Hariyali chicken curry is a green curry with big mint, coriander and green chili flavours. It’s not your run of the mill Indian restaurant curry. It’s different. For when you want to mix things up.
You don’t see hariyali chicken curry on many restaurant menus. That’s too bad really. So many Indian restaurants are stuck on the same formula. 15 dishes. Done over and over. Time to grow a bit. Time to step it up. This is a homestyle curry that’s adapted to the Indian restaurant technique. I’ll be doing more of these going forward. India has so much more to give.
This is Indian restaurant cooking. They don’t wear nice clothes when they cook. You shouldn’t either. It will splatter. It will stain. Be ready. As always when cooking restaurant style prep is key. Make your curry base. If you want to push it make your mint coriander chutney from scratch.
Never heard of hariyali chicken curry? Time to get acquainted I think…
- 1 tsp indian restaurant spice mix or curry powder - recipe link below
- ½ tsp kashmiri chili powder
- ½ tsp kosher salt
- 3 Tbsp oil
- 2 green finger hot chilies - sliced thinly into rings
- 1 Tbsp garlic/ginger paste - recipe link below
- 3 Tbsp mint coriander chutney - recipe link below
- 15 oz curry base - recipe link below
- 10-12 oz pre-cooked chicken
- Make the spice mix.
- Heat your frying pan (don't use non-stick) briefly over medium heat. Add the oil.
- When the oil starts to shimmer add garlic ginger paste and the green chili rings and cook, stirring constantly, until it stops sputtering.
- Turn down the heat and add the spice mix. This is the critical step. Stir it constantly for 30 seconds. If it starts to darken lift the pan off the heat. You want the spice mix to cook in the oil but not burn.
- Turn the heat up to medium high. This is also really important. The heat is what caramelizes the onion in the curry base and gives the curry it's Indian restaurant flavour. As you become more comfortable with this technique try pushing it.
- Add 3 oz of curry base. Stir until bubbles form (little craters really), around 30 seconds. Think lively boil. Watch the edges of the pan. The curry can stick here. Sticking is OK. Just scrape it back into the base. Burning is bad.
- Mix in the mint coriander chutney.
- Now add 6 oz of curry base and stir briefly. Let it cook until the bubbles form again. This takes 1-2 minutes.
- Add the rest of the curry base and let cook until the bubbles form.
- Turn the heat down to low and add the pre-cooked chicken.
- Let the curry simmer for about 5 minutes. If it gets too thick add a bit more curry base. Don't add water.
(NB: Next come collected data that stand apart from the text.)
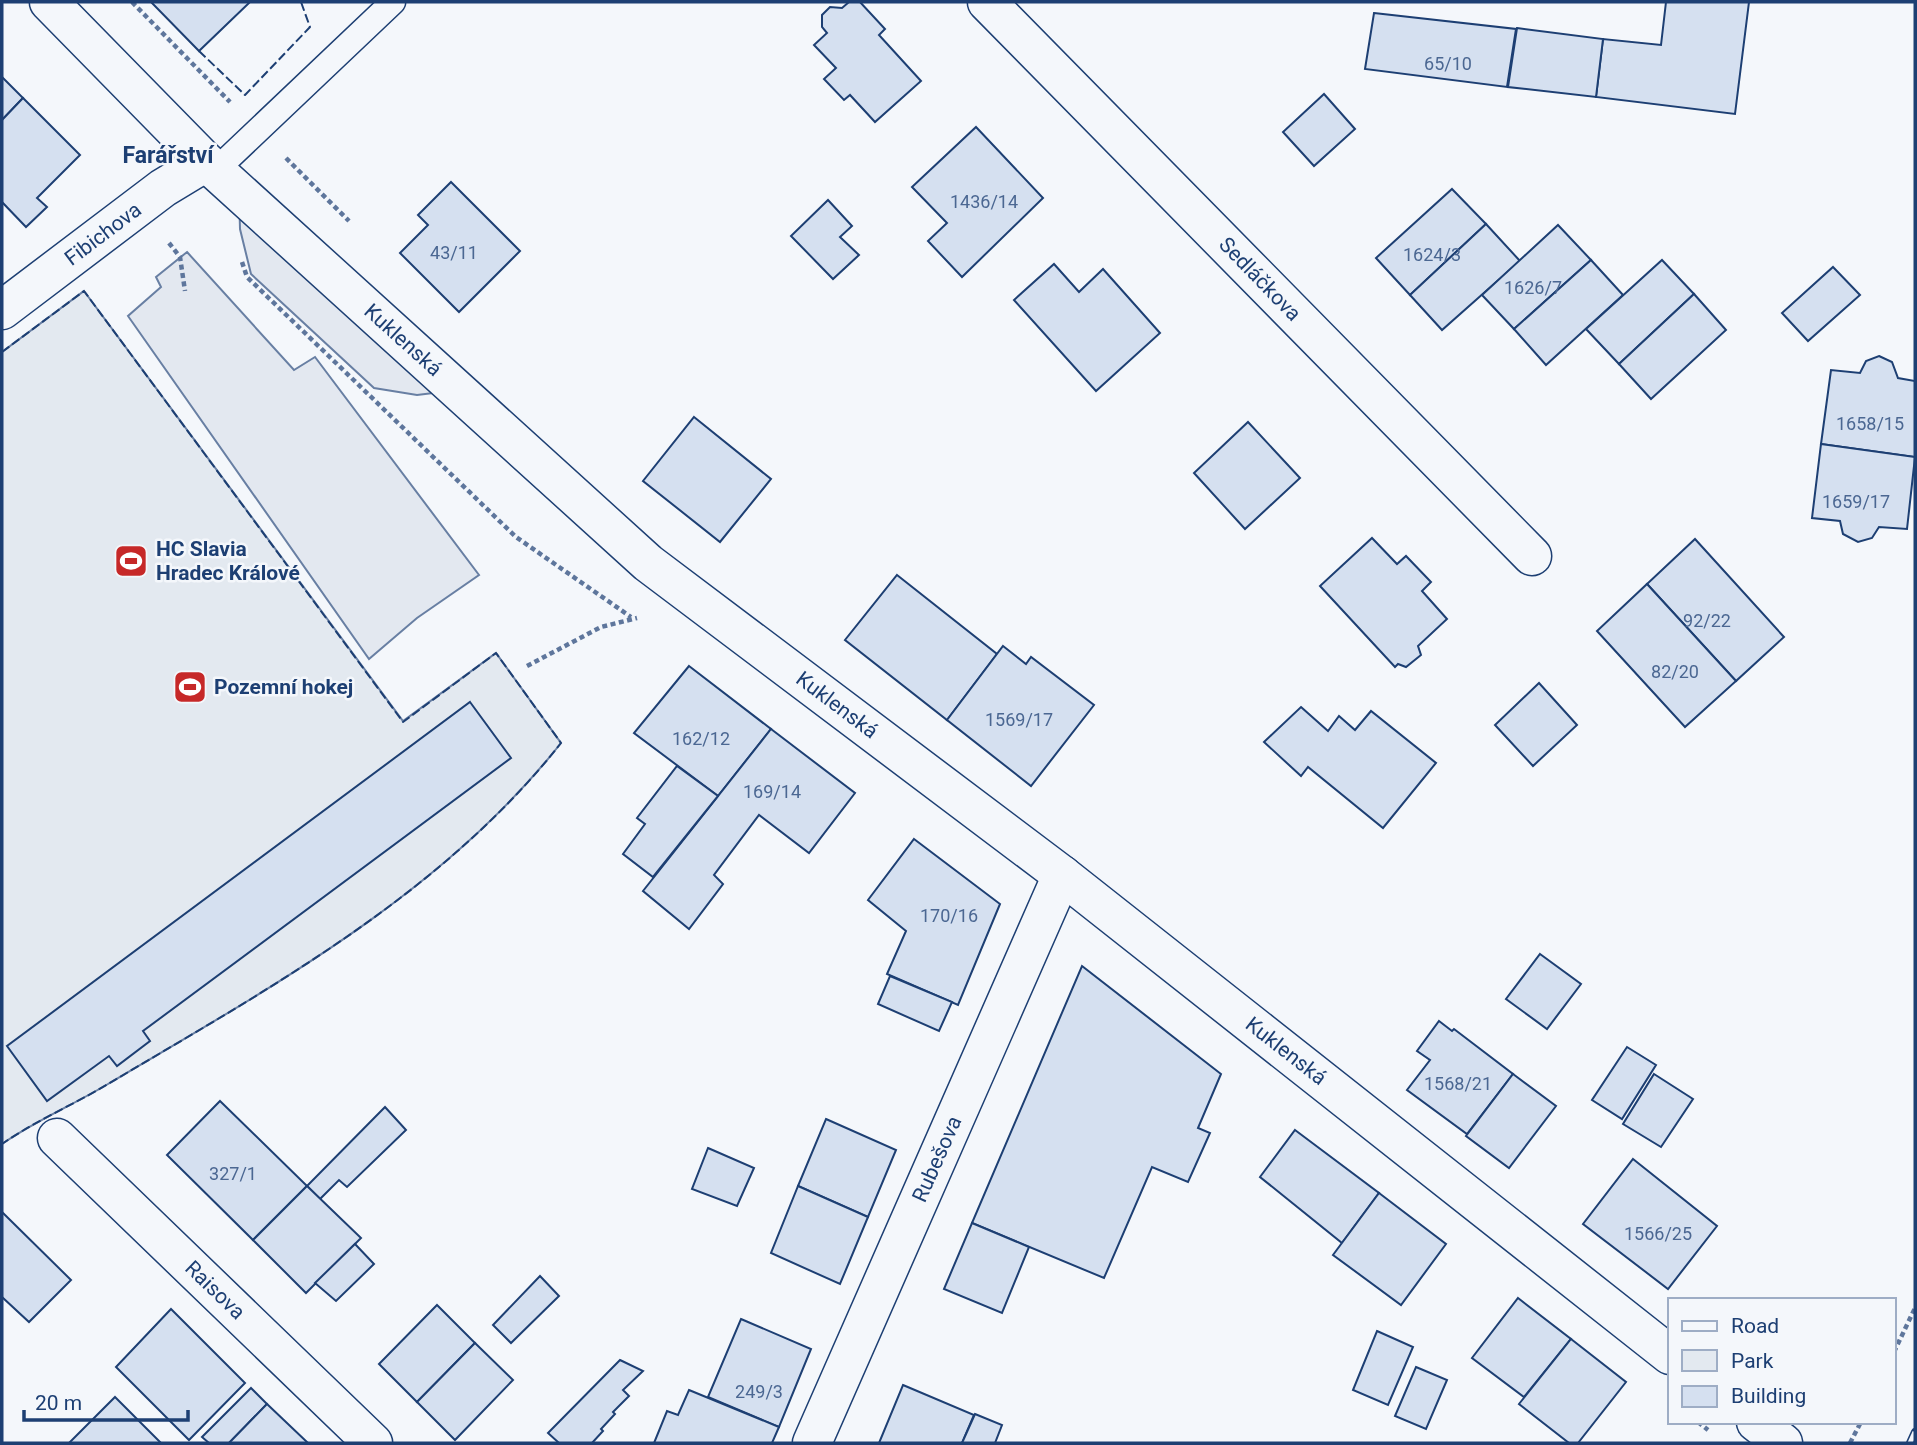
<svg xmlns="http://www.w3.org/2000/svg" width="1917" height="1445" viewBox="0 0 1917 1445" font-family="Roboto,sans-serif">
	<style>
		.green { fill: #e3e9f0; stroke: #687fa3; stroke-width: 2 }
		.parking { fill: #e3e8f0; stroke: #687fa3; stroke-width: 2 }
		.building { fill: #d5e0f0; stroke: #1d3f73; stroke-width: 2 }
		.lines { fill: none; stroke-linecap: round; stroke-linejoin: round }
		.service-casing { stroke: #1d3f73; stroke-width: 27 }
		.minor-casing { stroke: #1d3f73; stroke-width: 41 }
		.path { stroke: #5e769c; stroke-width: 4.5; stroke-dasharray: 5 3.5; stroke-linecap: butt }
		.service { stroke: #f4f7fb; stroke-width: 24 }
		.minor { stroke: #f4f7fb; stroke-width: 38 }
		.rail-casing { stroke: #1d3f73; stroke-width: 8 }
		.rail { stroke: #f4f7fb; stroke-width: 5; stroke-dasharray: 16; stroke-linecap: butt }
		.fence { stroke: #1d3f73; stroke-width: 2; stroke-dasharray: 9 3.5; stroke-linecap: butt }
		.labels { text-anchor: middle; stroke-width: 5; stroke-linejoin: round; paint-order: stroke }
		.number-label { font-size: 18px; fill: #4b6792 }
		.street-label { font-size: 21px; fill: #1d3f73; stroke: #f4f7fb }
		.poi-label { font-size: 21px; font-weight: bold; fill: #1d3f73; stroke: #f4f7fb; text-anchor: start }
		.neighbourhood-label { font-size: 23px; font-weight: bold; fill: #1d3f73; stroke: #f4f7fb }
	</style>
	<rect width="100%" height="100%" fill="#f4f7fb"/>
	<path class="green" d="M84,291l319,430 93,-68 65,90c-119,151 -291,245 -453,341 -35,21 -73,37 -106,60v-792z"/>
	<g class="parking">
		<path d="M239,191l219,199 -41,5 -43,-7 -123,-114 -11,-45z"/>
		<path d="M187,252l107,118 21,-13 164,218 -62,43 -48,41 -241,-343 33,-29 -5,-10z"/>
	</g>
	<g class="building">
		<path d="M151,2h99l-51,49z"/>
		<path d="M849,2h11l25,27 -6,6 42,46 -46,41 -25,-27 -6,5 -20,-21 12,-11 -22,-23 13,-12 -5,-6v-12l8,-8 12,1z"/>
		<path d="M1666,2h83l-14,112 -139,-17 7,-58 58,6z"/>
		<path d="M1374,13l142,16 -9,58 -142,-18z"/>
		<path d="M1517,28l86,11 -7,58 -88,-10z"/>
		<path d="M2,77l21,21 -21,22z"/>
		<path d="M1324,94l31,35 -41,37 -31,-34z"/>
		<path d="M23,98l57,57 -43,43 10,9 -21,20 -24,-25v-82z"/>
		<path d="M976,127l67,71 -81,79 -34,-36 19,-18 -35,-36z"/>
		<path d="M451,182l69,69 -61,61 -59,-59 28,-28 -10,-10z"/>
		<path d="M1452,189l34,35 -76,71 -34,-37z"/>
		<path d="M828,200l24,26 -12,11 19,18 -26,24 -42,-43z"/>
		<path d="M1486,224l34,37 -78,69 -32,-35z"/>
		<path d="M1558,225l33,35 -77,69 -32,-34z"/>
		<path d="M1591,260l32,35 -77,70 -32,-36z"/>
		<path d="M1662,260l32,34 -75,70 -33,-35z"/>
		<path d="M1054,264l25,28 24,-23 57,64 -64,58 -82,-91z"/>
		<path d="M1833,267l27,28 -52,46 -26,-28z"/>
		<path d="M1694,294l32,36 -75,69 -32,-35z"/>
		<path d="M1879,356l13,6 6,16 17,3v76l-94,-13 10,-74 29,3 6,-12z"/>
		<path d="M694,417l77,62 -51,63 -77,-61z"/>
		<path d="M1248,422l52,56 -55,51 -51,-56z"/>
		<path d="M1821,444l94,13 -8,72 -28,-2 -7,11 -14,4 -15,-8 -3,-13 -28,-3z"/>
		<path d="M1372,538l25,26 9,-8 25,26 -9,9 25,28 -29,27 3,9 -15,12 -8,-3 -3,3 -75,-81z"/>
		<path d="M1695,539l89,98 -48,44 -89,-97z"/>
		<path d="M897,575l100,79 -50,66 -102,-80z"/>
		<path d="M1647,584l89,97 -51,46 -88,-96z"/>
		<path d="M1003,646l23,18 5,-7 63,48 -63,81 -84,-66z"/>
		<path d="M689,666l82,63 -53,67 -84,-63z"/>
		<path d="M1539,683l38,42 -44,41 -38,-41z"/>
		<path d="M470,702l41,56 -368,273 7,10 -33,25 -8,-10 -62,45 -40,-55z"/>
		<path d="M1301,707l27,24 11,-15 16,14 16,-19 65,52 -53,65 -75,-61 -7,9 -37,-34z"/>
		<path d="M771,729l84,64 -46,60 -50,-38 -45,60 9,9 -34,45 -46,-38z"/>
		<path d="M677,766l41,30 -65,81 -30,-23 22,-30 -8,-6z"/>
		<path d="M914,839l86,65 -42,101 -71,-31 19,-43 -38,-31z"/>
		<path d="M1540,954l41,30 -34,45 -41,-30z"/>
		<path d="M1082,966l139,108 -23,54 12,5 -22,49 -36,-15 -48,111 -132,-55z"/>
		<path d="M890,976l62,26 -13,29 -61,-27z"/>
		<path d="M1439,1021l13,10 2,-2 59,45 -46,60 -60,-44 23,-30 -13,-9z"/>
		<path d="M1627,1047l29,18 -34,54 -30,-19z"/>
		<path d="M1513,1074l43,32 -47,62 -43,-32z"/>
		<path d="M1654,1074l39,25 -32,48 -38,-23z"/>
		<path d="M220,1101l87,85 -54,54 -86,-85z"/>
		<path d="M385,1107l21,23 -59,57 -8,-7 -19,19 -13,-13z"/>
		<path d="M826,1119l70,31 -28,67 -70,-31z"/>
		<path d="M1295,1130l84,63 -37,50 -82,-66z"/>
		<path d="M708,1148l46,20 -17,38 -45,-17z"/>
		<path d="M1633,1159l84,67 -49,63 -85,-65z"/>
		<path d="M307,1186l54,52 -55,55 -53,-53z"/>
		<path d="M798,1186l70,31 -28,67 -69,-31z"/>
		<path d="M1379,1193l67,51 -45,61 -68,-50z"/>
		<path d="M2,1212l69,68 -42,42 -27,-25z"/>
		<path d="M972,1223l57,24 -27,66 -58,-24z"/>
		<path d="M355,1244l19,20 -38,37 -21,-18z"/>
		<path d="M540,1276l19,20 -48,47 -18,-18z"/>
		<path d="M1518,1298l53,41 -47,58 -52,-39z"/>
		<path d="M437,1305l38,38 -58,59 -38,-38z"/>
		<path d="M171,1309l74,74 -56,57 -73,-73z"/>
		<path d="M741,1319l70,30 -32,78 -71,-30z"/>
		<path d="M1377,1331l36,16 -25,58 -35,-15z"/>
		<path d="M1571,1339l55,43 -48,61h-9l-50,-39z"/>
		<path d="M475,1343l38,37 -58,60 -38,-38z"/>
		<path d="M620,1360l23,11 -20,19 6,6 -16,16 2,2 -14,15 2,2 -11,12h-33l-11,-10z"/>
		<path d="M1416,1367l31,13 -21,49 -31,-13z"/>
		<path d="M903,1385l71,30 -12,28h-83z"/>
		<path d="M251,1388l16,16 -38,39h-20l-7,-6z"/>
		<path d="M689,1390l90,37 -7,16h-118l13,-32 11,4z"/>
		<path d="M115,1397l46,46h-92z"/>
		<path d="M267,1404l41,39h-79z"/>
		<path d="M975,1414l27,11 -7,18h-33z"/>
	</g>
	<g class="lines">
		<defs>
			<path id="service" d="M216,170l177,-168"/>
			<g id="minor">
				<path d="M49,2l157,160 442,401 414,312 608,480"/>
				<path d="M987,2l545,554"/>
				<path d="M2,310l161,-122 43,-26"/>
				<path d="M57,1138l316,305"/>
				<path d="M1756,1422l27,21"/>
				<path d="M812,1443l250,-568"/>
			</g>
		</defs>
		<use href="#service" class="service-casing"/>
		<use href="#minor" class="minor-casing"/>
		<g class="path">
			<path d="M132,2l98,100"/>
			<path d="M286,158l63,63"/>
			<path d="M169,243l11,14 5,34"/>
			<path d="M242,262l5,15 269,260 115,80"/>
			<path d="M527,666l74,-39 36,-9"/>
			<path d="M1894,1352l21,-44"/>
			<path d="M1698,1422l10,8"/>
			<path d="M1850,1443l11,-21"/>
		</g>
		<use href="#service" class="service"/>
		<use href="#minor" class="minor"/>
		<defs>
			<path id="rail" d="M1910,1443l5,-11"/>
		</defs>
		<use href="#rail" class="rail-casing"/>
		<use href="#rail" class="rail"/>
		<g class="fence">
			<path d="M199,51l46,44 65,-68 -9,-25"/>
			<path d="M2,352l82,-61 319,431 93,-69 65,90c-119,151 -291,245 -453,341 -35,21 -73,37 -106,60"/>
		</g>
	</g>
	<defs>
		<symbol id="stadium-square" viewBox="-11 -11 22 22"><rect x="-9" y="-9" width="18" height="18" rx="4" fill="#c62828" stroke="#f4f7fb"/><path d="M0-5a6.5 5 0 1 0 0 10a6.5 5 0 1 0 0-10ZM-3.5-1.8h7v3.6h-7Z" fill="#fff"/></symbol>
	</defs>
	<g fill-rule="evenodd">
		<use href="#stadium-square" x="112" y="542" width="38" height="38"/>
		<use href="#stadium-square" x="171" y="668" width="38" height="38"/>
	</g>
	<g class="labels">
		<g class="number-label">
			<text x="1448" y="70">65/10</text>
			<text x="984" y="208">1436/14</text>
			<text x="454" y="259">43/11</text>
			<text x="1432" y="261">1624/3</text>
			<text x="1533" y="294">1626/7</text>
			<text x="1870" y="430">1658/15</text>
			<text x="1856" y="508">1659/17</text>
			<text x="1707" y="627">92/22</text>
			<text x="1675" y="678">82/20</text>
			<text x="1019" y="726">1569/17</text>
			<text x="701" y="745">162/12</text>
			<text x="772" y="798">169/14</text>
			<text x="949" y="922">170/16</text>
			<text x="1458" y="1090">1568/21</text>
			<text x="233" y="1180">327/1</text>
			<text x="1658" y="1240">1566/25</text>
			<text x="759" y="1398">249/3</text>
		</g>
		<g class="street-label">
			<text transform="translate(103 234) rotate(-37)" y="7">Fibichova</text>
			<text transform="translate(1260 279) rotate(46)" y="7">Sedláčkova</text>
			<text transform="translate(403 340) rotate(42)" y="7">Kuklenská</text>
			<text transform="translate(837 705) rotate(37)" y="7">Kuklenská</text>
			<text transform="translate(1286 1051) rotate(38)" y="7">Kuklenská</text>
			<text transform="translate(937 1159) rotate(-66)" y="7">Rubešova</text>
			<text transform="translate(215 1290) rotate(44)" y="7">Raisova</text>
		</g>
		<g class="poi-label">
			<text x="156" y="556">HC Slavia<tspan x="156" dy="24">Hradec Králové</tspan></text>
			<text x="214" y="694">Pozemní hokej</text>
		</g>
		<g class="neighbourhood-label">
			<text x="168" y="163">Farářství</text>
		</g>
	</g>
	<rect width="1917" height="1445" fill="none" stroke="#1d3f73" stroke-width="7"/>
	<rect x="1668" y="1298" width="228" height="126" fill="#f4f7fb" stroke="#9eadc5" stroke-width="2"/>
	<rect x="1682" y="1321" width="35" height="10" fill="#f4f7fb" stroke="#9eadc5" stroke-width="2"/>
	<text x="1731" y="1333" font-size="21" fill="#1d3f73">Road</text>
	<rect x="1682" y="1350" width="35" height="21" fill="#e3e9f0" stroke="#9eadc5" stroke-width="2"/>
	<text x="1731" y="1368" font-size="21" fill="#1d3f73">Park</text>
	<rect x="1682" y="1386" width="35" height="21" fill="#d5e0f0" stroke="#9eadc5" stroke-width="2"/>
	<text x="1731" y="1403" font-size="21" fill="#1d3f73">Building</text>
	<path d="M24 1410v10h164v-10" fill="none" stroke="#1d3f73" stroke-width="3.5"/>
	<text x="35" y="1410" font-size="21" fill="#1d3f73" stroke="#f4f7fb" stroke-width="5" paint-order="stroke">20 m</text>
</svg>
- Garnish with a bit of red or green sliced chili if desired.
The recipe for curry base is here.
The recipe for indian restaurant spice mix is here.
The recipe for garlic ginger paste is here.
The recipe for mint coriander chutney is here.
If you haven't read about Indian restaurant technique yet, do that before you start cooking.
Have all your ingredients prepped and ready to go.
If you are making multiple curries, have your curry base warming in a pot on the stove. If you are just making one, microwave it to warm it up right before you start cooking.
Indian restaurants pre-cook their meat so it's ready for service. This recipe assumes the same. To pre-cook chicken, simply simmer it with a bit of curry powder and salt in chicken stock for about 10-15 minutes - until it's barely cooked.
To pre-cook lamb or beef, do the same but plan for 1 to 1/2 hours for lamb and 2 hours or more for beef. You are making stew meat so you are braising until tender. You will need to keep an eye on the level of the stock. For beef use beef stock.